* _Supplied material_
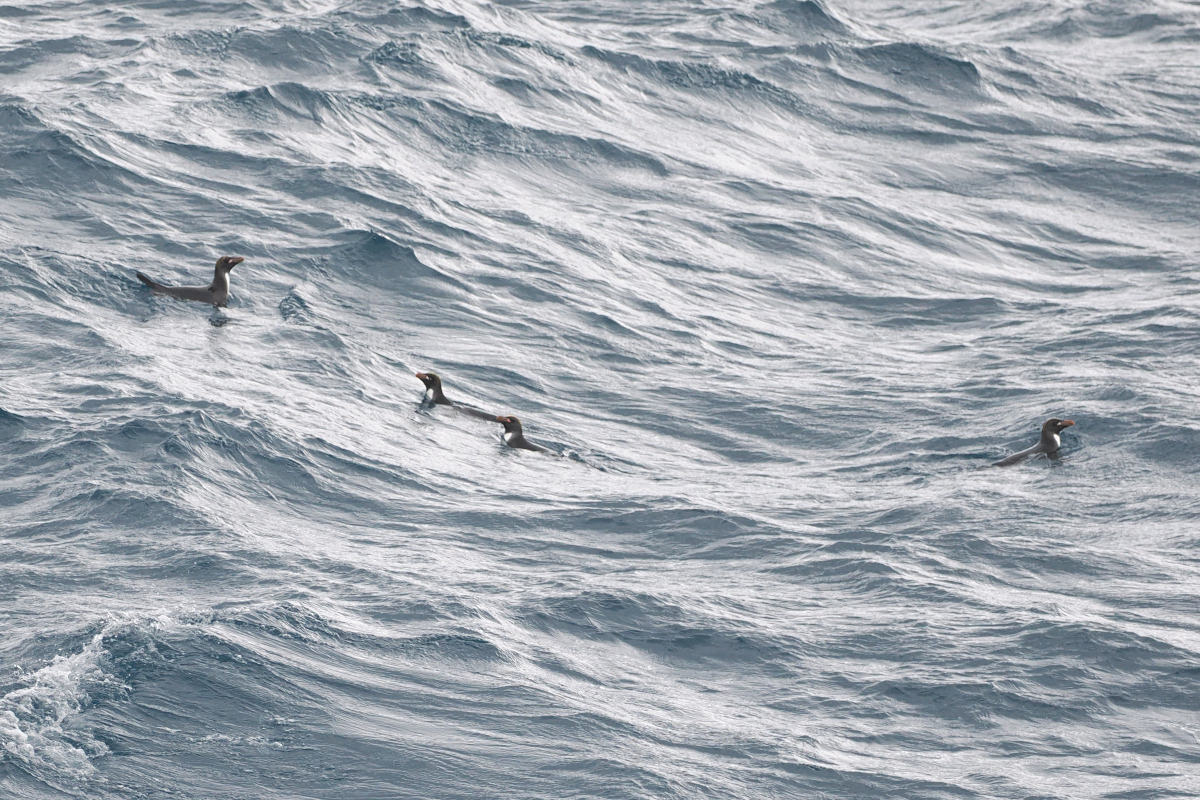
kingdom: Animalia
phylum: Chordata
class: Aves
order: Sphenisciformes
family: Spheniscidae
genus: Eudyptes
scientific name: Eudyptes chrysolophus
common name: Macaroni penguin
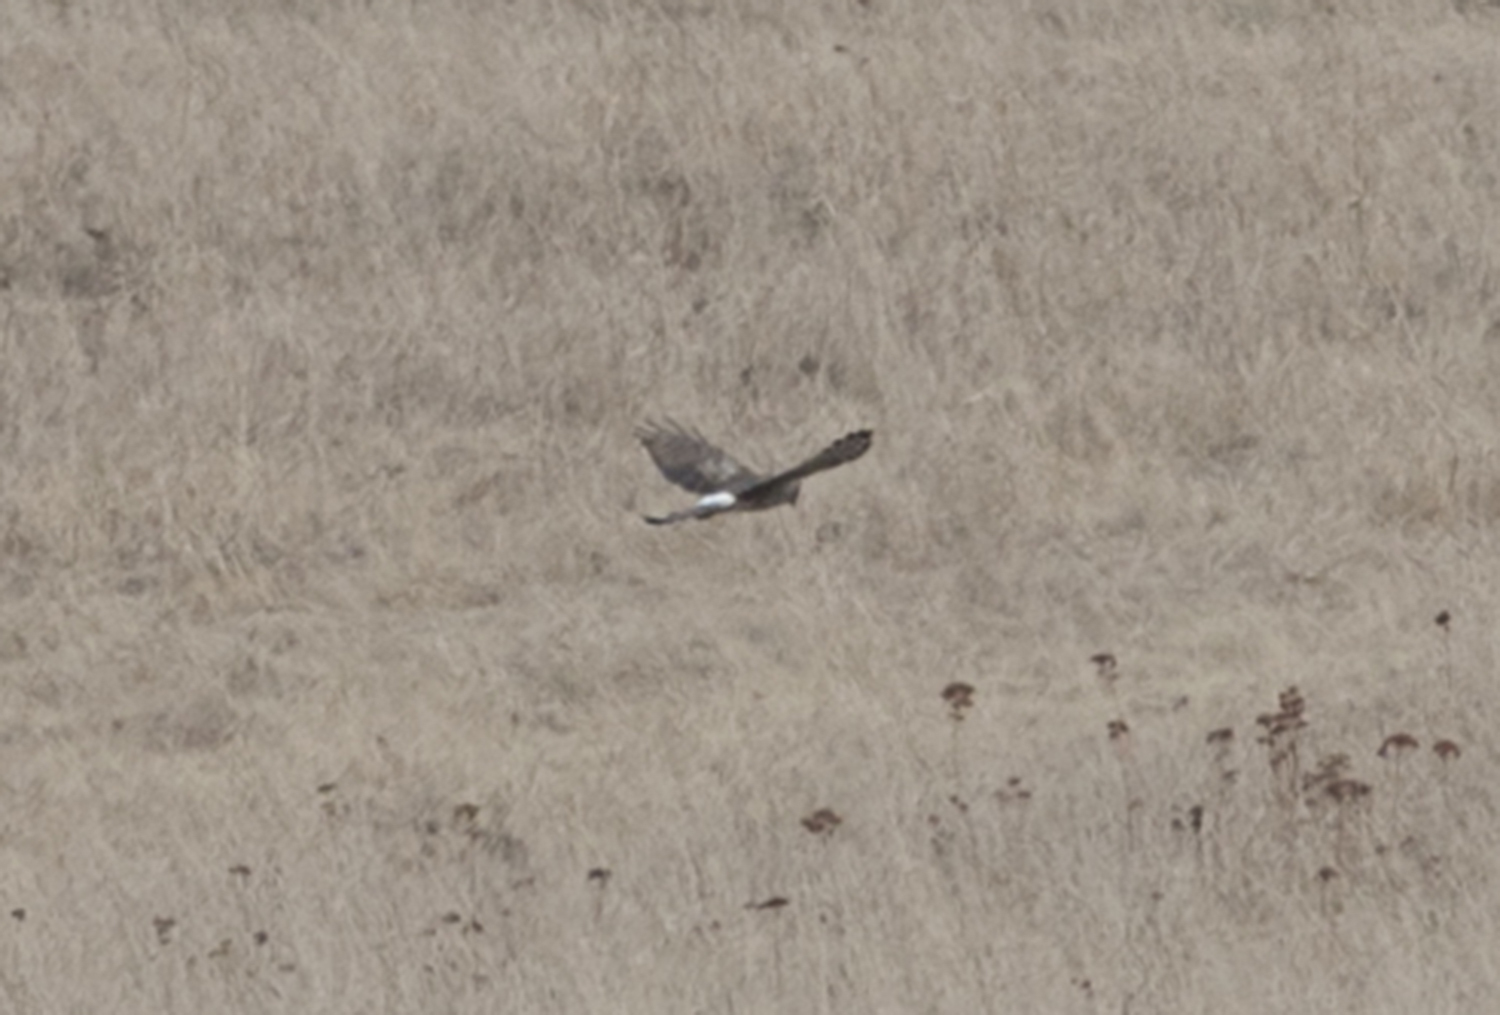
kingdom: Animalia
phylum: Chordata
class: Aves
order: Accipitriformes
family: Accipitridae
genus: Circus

* _The problem_
Could you reproduce every line of the entries above word for word, without the pictures?

* _Answer below_
kingdom: Animalia
phylum: Chordata
class: Aves
order: Sphenisciformes
family: Spheniscidae
genus: Eudyptes
scientific name: Eudyptes chrysolophus
common name: Macaroni penguin
kingdom: Animalia
phylum: Chordata
class: Aves
order: Accipitriformes
family: Accipitridae
genus: Circus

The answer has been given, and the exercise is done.